Vamos lá, viajar *

 Arte

Milton Nascimento teria a fugacidade de Jessé ou Tadeu Franco sem Fernando Brant.
 Alma, o Clube da Esquina tinha demais. 
Timbre, extensão vocal, oitavas, falsetes, Beatles, Burt Bacharach, progressivo, barroco, bossa-nova, lavadeiras, ladainhas, guarânias e calangos. 
Wagner Tiso, Toninho Horta, Flávio Venturini, Tavinho Moura, Novelli, Nivaldo Ornelas...

 Corpo era Fernando Brant. 
Alma preenche, comove e esvai. Quem penetra e fecunda é a carne.

Brant nos deu algo concreto pra pegar e levar daquela viagem sonora original. Chegou manso aos festivais de música, em 1967, arrebatando gentes dos quatro cantos.


Ronaldo Bastos, Murilo Antunes, Márcio Borges e outros assinam músicas memoráveis no Clube. 

Mas Brant não foi só o mais fértil, além das 200 músicas, segundo pesquisadores. 

Compreendeu melhor o caldeirão de influência dos parceiros e quem mais bem traduziu a mineiridade para a linguagem universal da arte, sem pasteurizações.


Na trilha antropofágica dos instrumentistas, pegou o mundo, embalou de Minas e devolveu 


Suas letras acharam um ponto comum aparentemente improvável entre a inocência da música jovem da década de 60 e a caipirice. Tocaram os urbanos da beira-mar e os matutos ribeirinhos.


Num desses casos raros de sofisticação e sucesso, as canções saltaram as divisas mineiras direto para intérpretes do  primeiro time da MPB quase ao mesmo tempo em que eram gravadas pelo Clube da Esquina.


Brant não era exatamente um poeta. 
Era um letrista de versos grudentos sem chavões ou lugares comuns.


Foi o esqueleto que pôs de pé e deu coragem de caminhar sozinho alguns de seus músicos. 




A afinidade entre os membros do grupo resultou no que é um dos melhores álbuns da música brasileira de todos os tempos.

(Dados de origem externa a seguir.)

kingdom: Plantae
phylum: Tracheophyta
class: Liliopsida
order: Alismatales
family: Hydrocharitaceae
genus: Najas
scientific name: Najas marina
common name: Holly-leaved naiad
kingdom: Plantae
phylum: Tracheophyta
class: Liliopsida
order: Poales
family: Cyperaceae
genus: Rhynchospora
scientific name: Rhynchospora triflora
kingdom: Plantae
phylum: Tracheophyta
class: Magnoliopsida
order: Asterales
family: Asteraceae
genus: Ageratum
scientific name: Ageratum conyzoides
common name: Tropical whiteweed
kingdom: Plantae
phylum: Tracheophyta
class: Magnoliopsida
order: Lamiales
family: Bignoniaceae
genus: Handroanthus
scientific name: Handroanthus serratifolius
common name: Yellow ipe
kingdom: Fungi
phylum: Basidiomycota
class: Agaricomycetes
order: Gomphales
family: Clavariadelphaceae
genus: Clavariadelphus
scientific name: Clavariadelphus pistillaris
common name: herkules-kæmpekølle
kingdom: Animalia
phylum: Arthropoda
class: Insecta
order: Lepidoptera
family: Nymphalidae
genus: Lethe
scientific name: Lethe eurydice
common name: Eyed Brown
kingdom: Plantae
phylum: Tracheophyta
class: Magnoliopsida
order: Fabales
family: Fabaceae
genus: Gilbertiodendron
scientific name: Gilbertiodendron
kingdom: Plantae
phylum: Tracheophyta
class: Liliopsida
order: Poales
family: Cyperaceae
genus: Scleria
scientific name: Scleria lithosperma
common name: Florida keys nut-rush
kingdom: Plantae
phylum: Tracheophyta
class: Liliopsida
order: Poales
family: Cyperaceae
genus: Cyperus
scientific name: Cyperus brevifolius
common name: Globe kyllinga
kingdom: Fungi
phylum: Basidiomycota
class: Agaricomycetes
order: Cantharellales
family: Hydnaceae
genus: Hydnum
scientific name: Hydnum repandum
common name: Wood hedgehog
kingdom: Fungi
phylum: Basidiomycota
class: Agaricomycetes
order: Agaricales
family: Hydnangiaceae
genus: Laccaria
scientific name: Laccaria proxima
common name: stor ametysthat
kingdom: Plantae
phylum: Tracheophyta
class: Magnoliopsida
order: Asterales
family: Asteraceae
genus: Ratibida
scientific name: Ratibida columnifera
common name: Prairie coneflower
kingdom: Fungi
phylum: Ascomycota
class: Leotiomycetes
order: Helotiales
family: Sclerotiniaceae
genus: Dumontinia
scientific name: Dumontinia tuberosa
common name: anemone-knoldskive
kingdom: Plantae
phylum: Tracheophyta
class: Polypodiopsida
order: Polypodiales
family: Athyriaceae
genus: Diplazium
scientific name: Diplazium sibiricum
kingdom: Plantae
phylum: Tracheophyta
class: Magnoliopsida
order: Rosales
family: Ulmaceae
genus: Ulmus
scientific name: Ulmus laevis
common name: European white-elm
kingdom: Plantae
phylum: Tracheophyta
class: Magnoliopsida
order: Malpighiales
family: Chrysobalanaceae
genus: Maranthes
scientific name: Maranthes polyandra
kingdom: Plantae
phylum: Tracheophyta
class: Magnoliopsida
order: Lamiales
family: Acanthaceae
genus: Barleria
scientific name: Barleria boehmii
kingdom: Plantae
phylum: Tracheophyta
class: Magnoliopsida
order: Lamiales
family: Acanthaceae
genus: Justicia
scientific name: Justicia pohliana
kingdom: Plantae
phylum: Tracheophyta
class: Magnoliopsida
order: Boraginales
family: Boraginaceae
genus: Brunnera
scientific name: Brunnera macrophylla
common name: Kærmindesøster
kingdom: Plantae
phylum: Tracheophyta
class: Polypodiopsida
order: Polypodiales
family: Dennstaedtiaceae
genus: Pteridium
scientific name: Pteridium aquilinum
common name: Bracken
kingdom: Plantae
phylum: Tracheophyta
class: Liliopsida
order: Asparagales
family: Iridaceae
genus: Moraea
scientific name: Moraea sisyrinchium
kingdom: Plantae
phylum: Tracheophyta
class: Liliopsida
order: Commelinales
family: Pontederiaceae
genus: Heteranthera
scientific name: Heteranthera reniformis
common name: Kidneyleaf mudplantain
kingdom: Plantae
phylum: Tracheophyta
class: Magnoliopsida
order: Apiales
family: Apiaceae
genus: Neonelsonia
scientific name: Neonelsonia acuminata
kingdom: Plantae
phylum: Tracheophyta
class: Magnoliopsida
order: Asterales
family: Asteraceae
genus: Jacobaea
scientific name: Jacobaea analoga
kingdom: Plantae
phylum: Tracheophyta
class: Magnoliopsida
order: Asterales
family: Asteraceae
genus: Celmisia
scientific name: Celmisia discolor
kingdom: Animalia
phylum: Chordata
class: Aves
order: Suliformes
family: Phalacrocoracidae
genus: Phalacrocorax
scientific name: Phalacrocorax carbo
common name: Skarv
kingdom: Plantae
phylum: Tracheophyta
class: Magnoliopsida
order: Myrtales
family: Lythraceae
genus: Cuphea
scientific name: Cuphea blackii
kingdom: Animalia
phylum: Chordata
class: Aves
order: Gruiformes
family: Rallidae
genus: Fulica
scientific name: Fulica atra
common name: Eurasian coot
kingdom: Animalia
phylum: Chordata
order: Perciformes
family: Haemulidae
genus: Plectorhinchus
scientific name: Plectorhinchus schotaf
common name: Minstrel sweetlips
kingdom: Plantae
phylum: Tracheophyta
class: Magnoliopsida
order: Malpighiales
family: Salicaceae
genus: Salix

O Clube da Esquina 2 tem cinco letras de Brant. De sua descrição da procissão de Corpus Christi em Ouro Preto participam quase todos os principais membros do grupo. O corpo e a alma, inteiros.



Fernando Brant foi cedo, 68 anos, de complicações no transplante de fígado. Partiu menino. Como sempre quis ser.




 * O título é um verso de "Manuel, o audaz", escrita por Fernando inspirado em seu jipe.